▸ **Exercise goal**: Copy out the text of the entries below with "Αρχική" replaced by "Αρχική σελίδα" and everything else unchanged. Leave out the pictures.
BEGIN Provided records
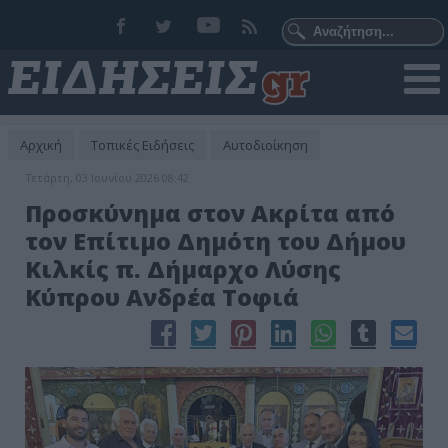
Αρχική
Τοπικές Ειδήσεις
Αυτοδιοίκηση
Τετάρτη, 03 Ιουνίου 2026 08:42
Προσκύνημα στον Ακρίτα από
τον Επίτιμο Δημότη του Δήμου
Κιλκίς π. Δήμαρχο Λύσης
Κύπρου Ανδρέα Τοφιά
END Provided records
▸ **The completed task**:
Αρχική σελίδα
Τοπικές Ειδήσεις
Αυτοδιοίκηση
Τετάρτη, 03 Ιουνίου 2026 08:42
Προσκύνημα στον Ακρίτα από
τον Επίτιμο Δημότη του Δήμου
Κιλκίς π. Δήμαρχο Λύσης
Κύπρου Ανδρέα Τοφιά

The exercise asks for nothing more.